--- Selected passage ---

Thursday, June 20, 2013

Ansible overview - implementing ntp.


Ansible == control all now to go to the pub sooner.  

Or break it all in an instant and cry lots.  It's all up to you :)


s/chef/ansible/g

Why Ansible and not something else?

Automating sysadmin work is nothing new, we've all been doing that for ages.  Automation tools are nothing new either, and there are plenty around to choose from.  After a failed attempt at puppet i tried ansible after hearing about it at #lca2013.  I liked ansible because it felt as comfortable to use as ssh and vi, but had the power of idempotence, parallel execution, platform independence, operating system agnosticism, it was simple for me to understand and so on.  It might not work for you :) but if you do try it, please let me know how you get on.

--- Records provided ---

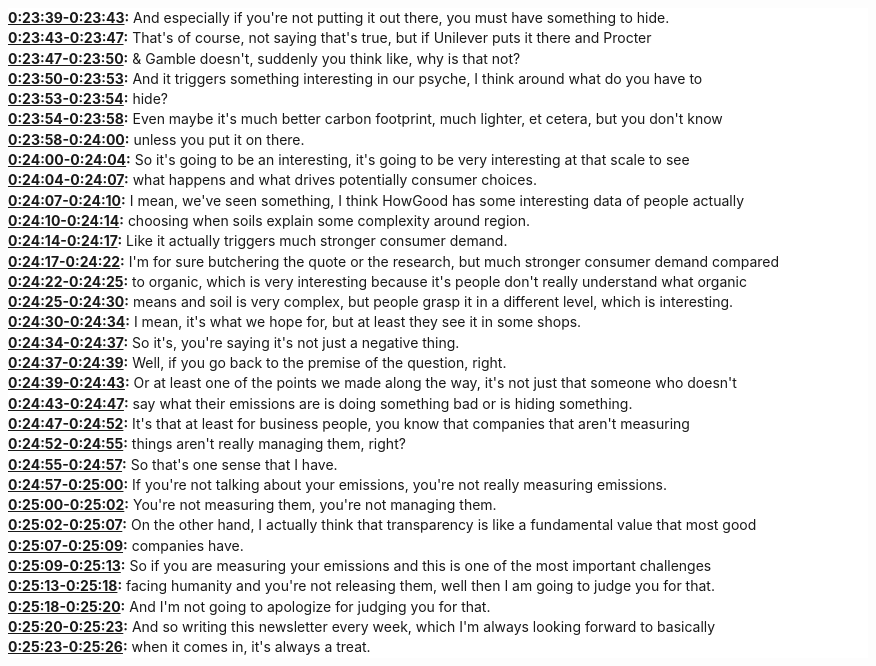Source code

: **[0:23:39-0:23:43](https://investinginregenerativeagriculture.com/paul-lightfoot#t=0:23:39):**  And especially if you're not putting it out there, you must have something to hide.  
**[0:23:43-0:23:47](https://investinginregenerativeagriculture.com/paul-lightfoot#t=0:23:43):**  That's of course, not saying that's true, but if Unilever puts it there and Procter  
**[0:23:47-0:23:50](https://investinginregenerativeagriculture.com/paul-lightfoot#t=0:23:47):**  & Gamble doesn't, suddenly you think like, why is that not?  
**[0:23:50-0:23:53](https://investinginregenerativeagriculture.com/paul-lightfoot#t=0:23:50):**  And it triggers something interesting in our psyche, I think around what do you have to  
**[0:23:53-0:23:54](https://investinginregenerativeagriculture.com/paul-lightfoot#t=0:23:53):**  hide?  
**[0:23:54-0:23:58](https://investinginregenerativeagriculture.com/paul-lightfoot#t=0:23:54):**  Even maybe it's much better carbon footprint, much lighter, et cetera, but you don't know  
**[0:23:58-0:24:00](https://investinginregenerativeagriculture.com/paul-lightfoot#t=0:23:58):**  unless you put it on there.  
**[0:24:00-0:24:04](https://investinginregenerativeagriculture.com/paul-lightfoot#t=0:24:00):**  So it's going to be an interesting, it's going to be very interesting at that scale to see  
**[0:24:04-0:24:07](https://investinginregenerativeagriculture.com/paul-lightfoot#t=0:24:04):**  what happens and what drives potentially consumer choices.  
**[0:24:07-0:24:10](https://investinginregenerativeagriculture.com/paul-lightfoot#t=0:24:07):**  I mean, we've seen something, I think HowGood has some interesting data of people actually  
**[0:24:10-0:24:14](https://investinginregenerativeagriculture.com/paul-lightfoot#t=0:24:10):**  choosing when soils explain some complexity around region.  
**[0:24:14-0:24:17](https://investinginregenerativeagriculture.com/paul-lightfoot#t=0:24:14):**  Like it actually triggers much stronger consumer demand.  
**[0:24:17-0:24:22](https://investinginregenerativeagriculture.com/paul-lightfoot#t=0:24:17):**  I'm for sure butchering the quote or the research, but much stronger consumer demand compared  
**[0:24:22-0:24:25](https://investinginregenerativeagriculture.com/paul-lightfoot#t=0:24:22):**  to organic, which is very interesting because it's people don't really understand what organic  
**[0:24:25-0:24:30](https://investinginregenerativeagriculture.com/paul-lightfoot#t=0:24:25):**  means and soil is very complex, but people grasp it in a different level, which is interesting.  
**[0:24:30-0:24:34](https://investinginregenerativeagriculture.com/paul-lightfoot#t=0:24:30):**  I mean, it's what we hope for, but at least they see it in some shops.  
**[0:24:34-0:24:37](https://investinginregenerativeagriculture.com/paul-lightfoot#t=0:24:34):**  So it's, you're saying it's not just a negative thing.  
**[0:24:37-0:24:39](https://investinginregenerativeagriculture.com/paul-lightfoot#t=0:24:37):**  Well, if you go back to the premise of the question, right.  
**[0:24:39-0:24:43](https://investinginregenerativeagriculture.com/paul-lightfoot#t=0:24:39):**  Or at least one of the points we made along the way, it's not just that someone who doesn't  
**[0:24:43-0:24:47](https://investinginregenerativeagriculture.com/paul-lightfoot#t=0:24:43):**  say what their emissions are is doing something bad or is hiding something.  
**[0:24:47-0:24:52](https://investinginregenerativeagriculture.com/paul-lightfoot#t=0:24:47):**  It's that at least for business people, you know that companies that aren't measuring  
**[0:24:52-0:24:55](https://investinginregenerativeagriculture.com/paul-lightfoot#t=0:24:52):**  things aren't really managing them, right?  
**[0:24:55-0:24:57](https://investinginregenerativeagriculture.com/paul-lightfoot#t=0:24:55):**  So that's one sense that I have.  
**[0:24:57-0:25:00](https://investinginregenerativeagriculture.com/paul-lightfoot#t=0:24:57):**  If you're not talking about your emissions, you're not really measuring emissions.  
**[0:25:00-0:25:02](https://investinginregenerativeagriculture.com/paul-lightfoot#t=0:25:00):**  You're not measuring them, you're not managing them.  
**[0:25:02-0:25:07](https://investinginregenerativeagriculture.com/paul-lightfoot#t=0:25:02):**  On the other hand, I actually think that transparency is like a fundamental value that most good  
**[0:25:07-0:25:09](https://investinginregenerativeagriculture.com/paul-lightfoot#t=0:25:07):**  companies have.  
**[0:25:09-0:25:13](https://investinginregenerativeagriculture.com/paul-lightfoot#t=0:25:09):**  So if you are measuring your emissions and this is one of the most important challenges  
**[0:25:13-0:25:18](https://investinginregenerativeagriculture.com/paul-lightfoot#t=0:25:13):**  facing humanity and you're not releasing them, well then I am going to judge you for that.  
**[0:25:18-0:25:20](https://investinginregenerativeagriculture.com/paul-lightfoot#t=0:25:18):**  And I'm not going to apologize for judging you for that.  
**[0:25:20-0:25:23](https://investinginregenerativeagriculture.com/paul-lightfoot#t=0:25:20):**  And so writing this newsletter every week, which I'm always looking forward to basically  
**[0:25:23-0:25:26](https://investinginregenerativeagriculture.com/paul-lightfoot#t=0:25:23):**  when it comes in, it's always a treat.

---

Problem requirements> Write the next part of the Ansible overview post, beginning right after its final sentence.

Response area>
So, ansible is a tool which lets you perform actions on servers.  They can be single actions, or multiple actions based on a definition called a playbook. You write a playbook (don’t worry, it’s not hard) where you define what needs to be done and you execute it with ansible. There’s no server-side software needed (well, except for python) and there’s hardly any configuration. By managing your servers with ansible you not only make sure their configuration is always identical and you always have the right tools installed, and you also have your server configuration documented at all times.

How to install ansible

Ansible is a python app, and it can be installed using the python software manager, "pip"; have a look at http://www.ansibleworks.com/docs/gettingstarted.html.

Architecture and authentication

Ansible works by connecting to your nodes via SSH (or locally) and pushing out small programs, called “Ansible Modules” to them. These programs are written to be resource models of the desired state of the system. Ansible then executes these modules over SSH, and deletes them when finished. Your library of modules can reside on any machine, and there are no servers, daemons, or databases required. Typically you’ll work with your favorite terminal program, a text editor, and probably a version control system to keep track of changes to your content.

Bootstrapping a host for ansible.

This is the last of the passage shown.